• Given material
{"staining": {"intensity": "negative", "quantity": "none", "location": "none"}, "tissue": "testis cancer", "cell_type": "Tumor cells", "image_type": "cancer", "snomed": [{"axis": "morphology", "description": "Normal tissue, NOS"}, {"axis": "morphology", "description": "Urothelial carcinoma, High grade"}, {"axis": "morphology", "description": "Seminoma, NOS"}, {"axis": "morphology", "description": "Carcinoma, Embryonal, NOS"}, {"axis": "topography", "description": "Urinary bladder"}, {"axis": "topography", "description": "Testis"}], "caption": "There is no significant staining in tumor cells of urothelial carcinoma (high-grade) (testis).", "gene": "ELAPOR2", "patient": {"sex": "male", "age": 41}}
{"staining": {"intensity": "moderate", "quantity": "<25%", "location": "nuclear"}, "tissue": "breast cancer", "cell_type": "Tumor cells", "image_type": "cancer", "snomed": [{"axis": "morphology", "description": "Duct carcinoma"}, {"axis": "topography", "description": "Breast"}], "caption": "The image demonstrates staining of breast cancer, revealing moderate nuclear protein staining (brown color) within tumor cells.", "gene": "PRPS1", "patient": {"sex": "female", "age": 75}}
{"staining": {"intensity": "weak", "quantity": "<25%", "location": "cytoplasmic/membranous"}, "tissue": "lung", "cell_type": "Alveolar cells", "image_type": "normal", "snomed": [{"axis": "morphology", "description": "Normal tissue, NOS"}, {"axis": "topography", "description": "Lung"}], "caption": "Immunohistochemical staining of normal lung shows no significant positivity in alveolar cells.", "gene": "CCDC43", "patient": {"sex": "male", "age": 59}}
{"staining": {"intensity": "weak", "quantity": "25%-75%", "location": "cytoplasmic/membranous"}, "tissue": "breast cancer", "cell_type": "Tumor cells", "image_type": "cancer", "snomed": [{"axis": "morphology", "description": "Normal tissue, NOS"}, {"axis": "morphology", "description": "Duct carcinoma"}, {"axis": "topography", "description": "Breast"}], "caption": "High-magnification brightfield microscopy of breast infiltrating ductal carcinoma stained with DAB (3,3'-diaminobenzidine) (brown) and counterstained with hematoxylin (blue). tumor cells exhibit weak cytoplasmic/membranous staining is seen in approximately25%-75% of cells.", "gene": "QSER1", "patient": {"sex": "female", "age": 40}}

• Exercise brief
Reproduce the listing exactly, leaving nothing out.

• Answer to the exercise
{"staining": {"intensity": "negative", "quantity": "none", "location": "none"}, "tissue": "testis cancer", "cell_type": "Tumor cells", "image_type": "cancer", "snomed": [{"axis": "morphology", "description": "Normal tissue, NOS"}, {"axis": "morphology", "description": "Urothelial carcinoma, High grade"}, {"axis": "morphology", "description": "Seminoma, NOS"}, {"axis": "morphology", "description": "Carcinoma, Embryonal, NOS"}, {"axis": "topography", "description": "Urinary bladder"}, {"axis": "topography", "description": "Testis"}], "caption": "There is no significant staining in tumor cells of urothelial carcinoma (high-grade) (testis).", "gene": "ELAPOR2", "patient": {"sex": "male", "age": 41}}
{"staining": {"intensity": "moderate", "quantity": "<25%", "location": "nuclear"}, "tissue": "breast cancer", "cell_type": "Tumor cells", "image_type": "cancer", "snomed": [{"axis": "morphology", "description": "Duct carcinoma"}, {"axis": "topography", "description": "Breast"}], "caption": "The image demonstrates staining of breast cancer, revealing moderate nuclear protein staining (brown color) within tumor cells.", "gene": "PRPS1", "patient": {"sex": "female", "age": 75}}
{"staining": {"intensity": "weak", "quantity": "<25%", "location": "cytoplasmic/membranous"}, "tissue": "lung", "cell_type": "Alveolar cells", "image_type": "normal", "snomed": [{"axis": "morphology", "description": "Normal tissue, NOS"}, {"axis": "topography", "description": "Lung"}], "caption": "Immunohistochemical staining of normal lung shows no significant positivity in alveolar cells.", "gene": "CCDC43", "patient": {"sex": "male", "age": 59}}
{"staining": {"intensity": "weak", "quantity": "25%-75%", "location": "cytoplasmic/membranous"}, "tissue": "breast cancer", "cell_type": "Tumor cells", "image_type": "cancer", "snomed": [{"axis": "morphology", "description": "Normal tissue, NOS"}, {"axis": "morphology", "description": "Duct carcinoma"}, {"axis": "topography", "description": "Breast"}], "caption": "High-magnification brightfield microscopy of breast infiltrating ductal carcinoma stained with DAB (3,3'-diaminobenzidine) (brown) and counterstained with hematoxylin (blue). tumor cells exhibit weak cytoplasmic/membranous staining is seen in approximately25%-75% of cells.", "gene": "QSER1", "patient": {"sex": "female", "age": 40}}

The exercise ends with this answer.